The consequence of socio-ludic culture is compared, then, to Plato’s allegory of the cave. Only for us, the ‘cave has a voice, it has seduced us, and we dare not contradict it.’ Even worse, we remain ‘content in our cave, even as the entrance is beings sealed shut.’ That is, as new VR technology threatens to plunge us even further into an enchanting pseudo-reality in which a new breed of politics takes possession of our societies. This is examplified in Trump, or perhaps more accurately ‘those who wield him, [who] have created a powerful, and authentically new, political form.’ Because this form is predicated on entropy: ‘Capitalism cannot sustain this new cultural form. What it is building, it must also shatter.’
This process of entropy is occurring most visibly on social media, and the monopolistic and chief example of it is Facebook. Social media algorithms mean that data is now used even more aggressively than Google’s experiments in plunder. It is now used to shape not only our experiences on the platforms, but to construct a simulacrum world in which our ‘vulnerabilities and compulsions’ are emphasised. Worst, the simple glut of information primes us to rely on the types of intellectual shortcuts that then become vehicles to further exploit our vulnerabilities in the form of contemporary propaganda.
One of the best known examples of the utilisation of this form of propaganda to control politics is Cambridge Analytica and its meddling in the politics of Australia, India, Kenya, Malta, Mexico, the United Kingdom, the United States and elsewhere. However, the focus on this one example is a form of misinformation.

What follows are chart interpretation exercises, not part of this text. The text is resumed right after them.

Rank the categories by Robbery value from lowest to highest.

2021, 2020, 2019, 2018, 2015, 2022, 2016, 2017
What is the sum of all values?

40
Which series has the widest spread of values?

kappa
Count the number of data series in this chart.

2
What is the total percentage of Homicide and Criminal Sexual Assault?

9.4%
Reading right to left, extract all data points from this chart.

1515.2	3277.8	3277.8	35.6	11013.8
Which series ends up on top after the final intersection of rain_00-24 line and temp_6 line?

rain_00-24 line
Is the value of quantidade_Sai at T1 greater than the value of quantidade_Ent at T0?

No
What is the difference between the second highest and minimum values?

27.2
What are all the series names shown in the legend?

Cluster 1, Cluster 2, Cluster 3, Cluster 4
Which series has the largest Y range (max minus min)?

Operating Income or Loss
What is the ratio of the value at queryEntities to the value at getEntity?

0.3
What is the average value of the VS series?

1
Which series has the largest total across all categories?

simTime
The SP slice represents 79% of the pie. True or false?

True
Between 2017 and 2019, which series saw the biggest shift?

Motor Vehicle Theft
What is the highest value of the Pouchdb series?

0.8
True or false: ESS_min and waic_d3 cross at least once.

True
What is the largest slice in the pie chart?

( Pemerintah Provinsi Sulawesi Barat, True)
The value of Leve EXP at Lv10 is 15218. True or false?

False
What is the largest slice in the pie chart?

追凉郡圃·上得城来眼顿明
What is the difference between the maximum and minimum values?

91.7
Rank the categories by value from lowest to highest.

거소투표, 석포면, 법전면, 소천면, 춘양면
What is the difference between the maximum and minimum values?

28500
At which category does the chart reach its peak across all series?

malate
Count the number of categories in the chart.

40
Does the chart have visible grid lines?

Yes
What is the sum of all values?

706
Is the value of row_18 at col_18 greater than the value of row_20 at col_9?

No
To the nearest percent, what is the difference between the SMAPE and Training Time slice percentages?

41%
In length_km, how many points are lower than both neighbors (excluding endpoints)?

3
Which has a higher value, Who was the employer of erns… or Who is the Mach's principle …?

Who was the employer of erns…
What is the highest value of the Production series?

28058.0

Contrary to popular wisdom, Cambridge Analytica was not the first of its kind; that dubious honour indeed goes to Google’s application of such data manipulation for Barack Obama’s presidential campaigns in 2008 and 2012. What this amounts to is a new method of control: ‘The capitalists, organised through the technology sector, hold an unprecedented cultural power.’ However, this power is not held coherently, as the downplaying of its use for Obama and the exaggeration of its use by Cambridge Analytica reveals.
the most dangerous ideological weapon ever produced by the imperialist bourgeoisie was unveiled at the same moment that their ideological unity fell apart
To understand this, we must return once again to the capitalist crisis predicted by Marx. In short, ‘the most dangerous ideological weapon ever produced by the imperialist bourgeoisie was unveiled at the same moment that their ideological unity fell apart.’ This is simply because ‘there is no way to restore profitability to the system without annihilating the species.’ Or, put another way ‘there are no more capitalist solutions.’ Are we, then, doomed alongside capitalism? Not at all. In the final part of the documentary Prolekult lays out a sketch of the alternative:
The nature of each of the crises which today face us stems from our social and economic organisation under capitalism. At the same time, the economic, social and cultural forces that capitalism has summoned present us with the material basis to begin building a new society, that of communism: a stateless, classless society. This is today possible as in no other period in human history. ‘A Dying Culture’ is a bleak three and a half hours. It merits that length and it merits watching in full. I have encountered no other work of film of its scope or seriousness about the crisis we must overcome as a species. Prolekult are right about the scale of the disaster that confronts us, they are right about the ideological quagmire into which we have fallen at this crucial historical moment. This is the diagnosis, it remains for us to act on.